Simultaneous confidence bands are different from pointwise confidence intervals which are often connected and plotted alongside survival curve estimates. It is inappropriate to interpret such bands as providing confidence regions for the entire curve, as they have less than nominal coverage performance (often much less).

We have described several existing methods for the construction of simultaneous confidence bands. Some of which are implemented and readily available in statistical software, and we have provided example code for using them in SAS, Stata and R. Practitioners should use these bands when plotting survival curves as is typically done in the clinical and epidemiological literature. The best performing method in simulations, the likelihood ratio approach, does not have an implementation that we can find, although we provide code for the numerical example. Implementing the general version of this approach is an area of future work for the authors.
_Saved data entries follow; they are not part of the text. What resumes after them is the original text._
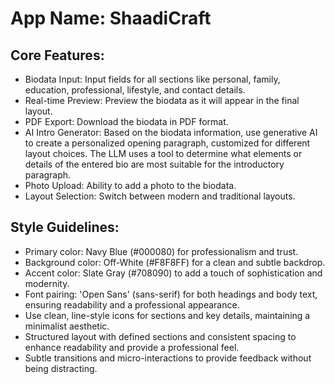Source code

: # **App Name**: ShaadiCraft

## Core Features:

- Biodata Input: Input fields for all sections like personal, family, education, professional, lifestyle, and contact details.
- Real-time Preview: Preview the biodata as it will appear in the final layout.
- PDF Export: Download the biodata in PDF format.
- AI Intro Generator: Based on the biodata information, use generative AI to create a personalized opening paragraph, customized for different layout choices. The LLM uses a tool to determine what elements or details of the entered bio are most suitable for the introductory paragraph.
- Photo Upload: Ability to add a photo to the biodata.
- Layout Selection: Switch between modern and traditional layouts.

## Style Guidelines:

- Primary color: Navy Blue (#000080) for professionalism and trust.
- Background color: Off-White (#F8F8FF) for a clean and subtle backdrop.
- Accent color: Slate Gray (#708090) to add a touch of sophistication and modernity.
- Font pairing: 'Open Sans' (sans-serif) for both headings and body text, ensuring readability and a professional appearance.
- Use clean, line-style icons for sections and key details, maintaining a minimalist aesthetic.
- Structured layout with defined sections and consistent spacing to enhance readability and provide a professional feel.
- Subtle transitions and micro-interactions to provide feedback without being distracting.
Similar ideas can be and have been applied to derive confidence bands for other functions in survival analysis, for example, the cumulative coefficients from the additive hazards model [22], cumulative hazards, cumulative incidence curves in the competing risks setting, differences of survival curves [23], and ratios of survival curves [24]. The asymptotic theory for the Breslow estimator of the baseline hazard function in a Cox model would permit the construction of simultaneous confidence bands for the estimated survival curve at a fixed set of covariate values or “adjusted” survival curves standardised over a covariate distribution [25]. A user-friendly, general-purpose implementation for computation of such bands is warranted based on our review, as in practice, connecting the dots of pointwise intervals remains standard practice.